From the passage on AI-aided software engineering, extract word for word the span that begins at "What could the" and stops after "to work with.".

**Text passage:**
----

What could the future of AI aided software engineering look like? GenAI will remain a good tutor for extending engineers’ knowledge and auto-complete tool for improving proficient engineers’ productivity, but to become an integrated part of software engineering, the underlying LLM has to get better at working with visuals - understanding visuals, drawing visuals and manipulating visuals, because good visualizations are the most effective and intuitive form of human communication. The application layer then has to leverage those visualization capabilities to make the development workflow natural to humans and bring humans along the development process. If we can get there, the AI aided software engineering experience would be a revolutionary one and one that is much more pleasant to work with.
Human Centric AI
“My question is, well, is anyone actually falling behind for not using AI then? Because if the interface is going to change so greatly that all of your habits need to fundamentally change … have I actually fallen behind at all? Or will the next gen actually just be so different from the current one that, you're over there actually doing punch-card AI right now. And I'm going to come in at compiler-time AI, so different that it's like ‘what's a punch card?’”

----

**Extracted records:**
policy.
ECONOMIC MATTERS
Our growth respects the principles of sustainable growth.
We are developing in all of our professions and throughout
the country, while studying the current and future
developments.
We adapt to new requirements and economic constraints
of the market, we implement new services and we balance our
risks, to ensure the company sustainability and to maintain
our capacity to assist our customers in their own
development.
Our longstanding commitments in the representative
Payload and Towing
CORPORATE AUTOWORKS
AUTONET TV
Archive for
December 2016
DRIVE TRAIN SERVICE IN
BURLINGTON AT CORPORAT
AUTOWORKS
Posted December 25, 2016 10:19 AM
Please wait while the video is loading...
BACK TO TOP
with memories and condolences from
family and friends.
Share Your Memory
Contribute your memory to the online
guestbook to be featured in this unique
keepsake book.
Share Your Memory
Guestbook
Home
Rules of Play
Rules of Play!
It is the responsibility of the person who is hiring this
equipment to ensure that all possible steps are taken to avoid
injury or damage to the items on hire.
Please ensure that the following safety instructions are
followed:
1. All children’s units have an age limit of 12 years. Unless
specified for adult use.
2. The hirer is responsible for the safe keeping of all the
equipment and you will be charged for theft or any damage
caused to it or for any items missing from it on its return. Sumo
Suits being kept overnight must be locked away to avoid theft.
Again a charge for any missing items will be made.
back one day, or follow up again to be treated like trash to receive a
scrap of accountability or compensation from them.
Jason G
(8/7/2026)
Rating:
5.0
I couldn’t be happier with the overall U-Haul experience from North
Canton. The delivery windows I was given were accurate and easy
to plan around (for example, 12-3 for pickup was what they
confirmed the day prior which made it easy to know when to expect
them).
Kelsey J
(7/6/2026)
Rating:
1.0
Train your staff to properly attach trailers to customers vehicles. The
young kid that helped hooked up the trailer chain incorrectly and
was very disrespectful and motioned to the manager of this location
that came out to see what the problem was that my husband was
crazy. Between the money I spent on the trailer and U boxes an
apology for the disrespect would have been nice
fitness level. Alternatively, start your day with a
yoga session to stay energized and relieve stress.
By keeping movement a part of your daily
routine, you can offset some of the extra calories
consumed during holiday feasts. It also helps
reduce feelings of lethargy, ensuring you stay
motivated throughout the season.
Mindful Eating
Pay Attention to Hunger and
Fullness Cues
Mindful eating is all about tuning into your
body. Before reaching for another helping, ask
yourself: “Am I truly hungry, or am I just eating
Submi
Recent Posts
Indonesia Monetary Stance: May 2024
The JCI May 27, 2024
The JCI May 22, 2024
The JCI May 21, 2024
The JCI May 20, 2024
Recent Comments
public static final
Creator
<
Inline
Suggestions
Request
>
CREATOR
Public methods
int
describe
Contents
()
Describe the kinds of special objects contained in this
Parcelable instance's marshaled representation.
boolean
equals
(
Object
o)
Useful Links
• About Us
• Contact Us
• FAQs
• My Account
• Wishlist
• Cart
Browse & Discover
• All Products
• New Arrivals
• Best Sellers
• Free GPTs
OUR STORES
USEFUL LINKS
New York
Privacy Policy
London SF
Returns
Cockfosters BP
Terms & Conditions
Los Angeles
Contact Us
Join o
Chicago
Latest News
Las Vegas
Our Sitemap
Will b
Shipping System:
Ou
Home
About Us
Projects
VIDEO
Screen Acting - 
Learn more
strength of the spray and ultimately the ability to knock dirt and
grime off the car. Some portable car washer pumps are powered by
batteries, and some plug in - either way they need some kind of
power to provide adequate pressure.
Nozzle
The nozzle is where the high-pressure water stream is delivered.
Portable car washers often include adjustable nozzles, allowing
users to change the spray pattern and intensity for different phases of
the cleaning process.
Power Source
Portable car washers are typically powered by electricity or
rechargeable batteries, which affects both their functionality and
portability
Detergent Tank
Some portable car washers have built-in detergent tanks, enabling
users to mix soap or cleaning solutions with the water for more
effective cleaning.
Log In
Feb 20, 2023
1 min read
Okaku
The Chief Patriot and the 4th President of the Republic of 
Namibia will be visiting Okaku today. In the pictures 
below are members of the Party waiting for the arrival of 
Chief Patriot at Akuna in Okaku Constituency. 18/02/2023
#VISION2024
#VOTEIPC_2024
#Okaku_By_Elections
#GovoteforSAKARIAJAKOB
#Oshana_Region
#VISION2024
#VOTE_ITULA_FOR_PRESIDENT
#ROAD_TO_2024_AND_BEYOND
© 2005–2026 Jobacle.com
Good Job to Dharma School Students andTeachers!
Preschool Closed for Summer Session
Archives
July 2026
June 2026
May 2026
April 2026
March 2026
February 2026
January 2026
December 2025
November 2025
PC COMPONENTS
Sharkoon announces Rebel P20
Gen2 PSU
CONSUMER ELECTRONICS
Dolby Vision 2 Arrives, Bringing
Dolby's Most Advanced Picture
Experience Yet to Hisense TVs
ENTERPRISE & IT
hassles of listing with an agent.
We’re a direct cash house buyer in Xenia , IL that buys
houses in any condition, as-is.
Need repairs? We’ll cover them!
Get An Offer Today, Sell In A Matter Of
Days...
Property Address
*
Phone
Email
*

----

**Response to the exercise:**
What could the future of AI aided software engineering look like? GenAI will remain a good tutor for extending engineers’ knowledge and auto-complete tool for improving proficient engineers’ productivity, but to become an integrated part of software engineering, the underlying LLM has to get better at working with visuals - understanding visuals, drawing visuals and manipulating visuals, because good visualizations are the most effective and intuitive form of human communication. The application layer then has to leverage those visualization capabilities to make the development workflow natural to humans and bring humans along the development process. If we can get there, the AI aided software engineering experience would be a revolutionary one and one that is much more pleasant to work with.